Заур и Андрей подняли головы. В дверях стоял улыбающийся Агавелов. Весело сверкнули золотые коронки зубов. — О, следопыты! Уткнулись в архив. Оторвались от масс. Забыли, что сила милиции в ее связи с народом…

— Садись, Эдуард. И давай не томи высоким стилем. — Интуиция подсказала Акперову, что Агавелов весел не без причины. Его благодушное лицо так и сияло.

Агавелов важно шевельнул бровями:

— Терпение, товарищи, терпение.

— Ну, будет, — не выдержал Огнев, — выкладывай…

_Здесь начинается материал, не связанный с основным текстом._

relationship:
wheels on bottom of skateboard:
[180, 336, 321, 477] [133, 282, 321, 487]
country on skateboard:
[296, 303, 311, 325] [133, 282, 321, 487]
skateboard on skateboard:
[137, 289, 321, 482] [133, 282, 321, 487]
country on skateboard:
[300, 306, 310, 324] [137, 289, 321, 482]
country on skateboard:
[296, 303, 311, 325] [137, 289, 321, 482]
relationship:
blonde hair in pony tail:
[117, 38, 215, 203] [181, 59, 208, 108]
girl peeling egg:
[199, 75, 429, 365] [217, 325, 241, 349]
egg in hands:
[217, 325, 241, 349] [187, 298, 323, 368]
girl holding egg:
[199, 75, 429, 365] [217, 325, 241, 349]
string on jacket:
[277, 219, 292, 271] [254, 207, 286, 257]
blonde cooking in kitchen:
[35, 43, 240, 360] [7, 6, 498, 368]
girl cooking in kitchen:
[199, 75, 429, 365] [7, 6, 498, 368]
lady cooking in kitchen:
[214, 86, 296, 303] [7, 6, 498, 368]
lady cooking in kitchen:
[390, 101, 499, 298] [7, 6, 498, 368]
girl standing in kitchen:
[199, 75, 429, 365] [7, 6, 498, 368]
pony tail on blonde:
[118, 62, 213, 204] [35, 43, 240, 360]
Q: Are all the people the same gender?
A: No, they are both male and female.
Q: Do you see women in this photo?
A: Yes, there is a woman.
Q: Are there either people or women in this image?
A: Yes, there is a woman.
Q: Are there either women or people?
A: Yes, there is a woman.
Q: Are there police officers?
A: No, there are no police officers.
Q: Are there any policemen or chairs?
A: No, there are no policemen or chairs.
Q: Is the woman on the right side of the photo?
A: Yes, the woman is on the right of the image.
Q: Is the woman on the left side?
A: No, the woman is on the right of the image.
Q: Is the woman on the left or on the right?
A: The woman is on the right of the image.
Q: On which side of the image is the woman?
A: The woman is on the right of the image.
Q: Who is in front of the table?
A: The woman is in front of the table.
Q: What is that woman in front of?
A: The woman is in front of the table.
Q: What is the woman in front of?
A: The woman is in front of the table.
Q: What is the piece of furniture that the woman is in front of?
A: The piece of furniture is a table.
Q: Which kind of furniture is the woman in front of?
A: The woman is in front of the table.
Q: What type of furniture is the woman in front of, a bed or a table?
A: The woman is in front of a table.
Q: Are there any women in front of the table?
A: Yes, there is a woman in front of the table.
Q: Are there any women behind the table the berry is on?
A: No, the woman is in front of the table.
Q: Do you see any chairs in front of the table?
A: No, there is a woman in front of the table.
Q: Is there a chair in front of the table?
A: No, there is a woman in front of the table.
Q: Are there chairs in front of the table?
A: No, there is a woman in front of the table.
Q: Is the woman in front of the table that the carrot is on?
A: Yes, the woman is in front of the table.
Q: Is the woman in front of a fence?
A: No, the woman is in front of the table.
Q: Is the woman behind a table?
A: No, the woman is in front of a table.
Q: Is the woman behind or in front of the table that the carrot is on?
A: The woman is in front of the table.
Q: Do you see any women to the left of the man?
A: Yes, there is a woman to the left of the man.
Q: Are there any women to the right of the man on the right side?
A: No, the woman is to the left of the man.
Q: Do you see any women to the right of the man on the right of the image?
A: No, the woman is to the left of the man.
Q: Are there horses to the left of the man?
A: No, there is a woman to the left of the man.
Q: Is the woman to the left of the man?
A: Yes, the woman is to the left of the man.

— Пожалуйста. Часы найдены!

— Точно?

— Да, товарищ майор. Точно. Сообщение поступило бесспорное.

— Вот тебе и сон… Улавливаешь, Андрей?

— Улавливаю. Я же сказал, сон в руку.

Заур с облегчением расстегнул ворот рубахи, шумно вздохнул:

— Ну, хоть одна забота с плеч. — Подошел к телефону, торопливо набрал номер.

Агавелов нажал на рычаг.

— Ты не Сумбатовой звонишь?

— Да.

— Воздержись. Ее часы находятся у гражданина Симонянц Ерванда, часового мастера. Работает в пассаже. Живет по улице Садовой, дом 18, квартира 32. Сначала надо подготовить постановление на обыск и изъятие, успешно провести операцию, и только потом уже со спокойной душой звонить Сумбатовой.

— Ты неисправим, Эдуард, — сокрушенно покачал головой Заур, садясь за стол. — Другие с годами делаются серьезней, солидней… А ты…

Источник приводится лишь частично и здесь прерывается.